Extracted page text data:

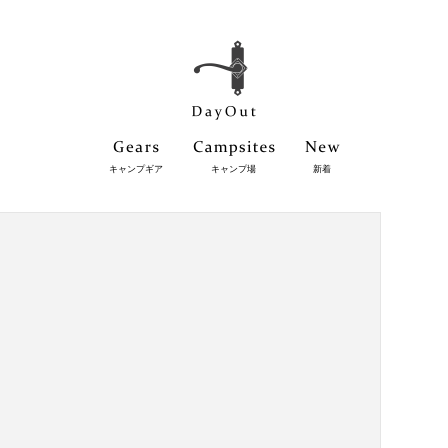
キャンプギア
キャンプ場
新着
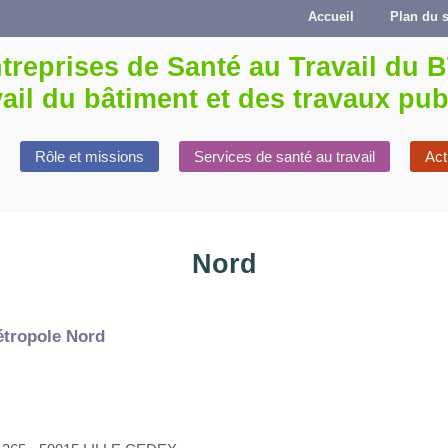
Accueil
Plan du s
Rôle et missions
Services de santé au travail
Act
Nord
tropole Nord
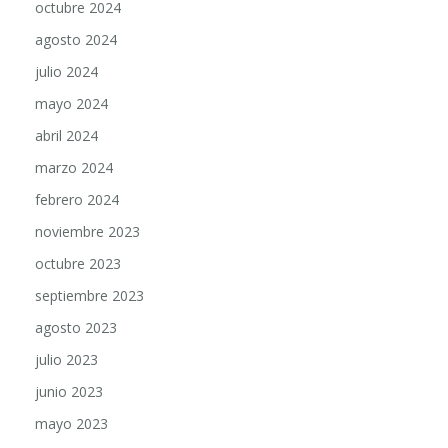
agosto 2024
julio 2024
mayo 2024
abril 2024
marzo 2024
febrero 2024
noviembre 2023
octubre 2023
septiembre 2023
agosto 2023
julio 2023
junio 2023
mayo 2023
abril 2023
* * *
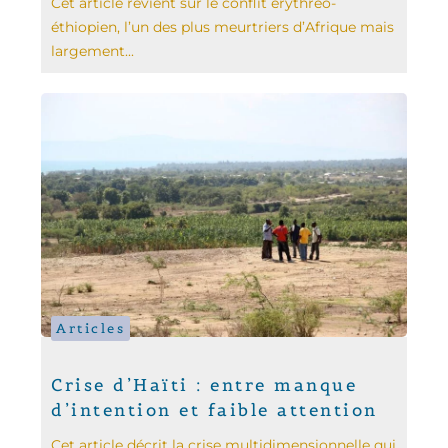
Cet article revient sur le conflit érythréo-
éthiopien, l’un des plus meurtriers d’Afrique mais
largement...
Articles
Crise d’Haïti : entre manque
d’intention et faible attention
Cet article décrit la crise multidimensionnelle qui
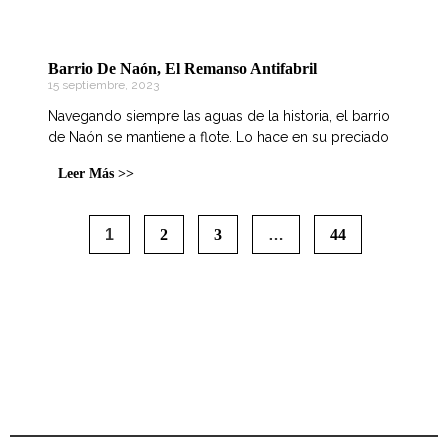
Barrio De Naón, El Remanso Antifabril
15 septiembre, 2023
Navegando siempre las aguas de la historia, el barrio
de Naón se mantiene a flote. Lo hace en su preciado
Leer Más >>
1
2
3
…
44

**EXERCISE DETAILS**
Once you find the string "septiembre" in a line of the records, copy that line.

**EXERCISE SOLUTION**
septiembre 2023
15 septiembre, 2023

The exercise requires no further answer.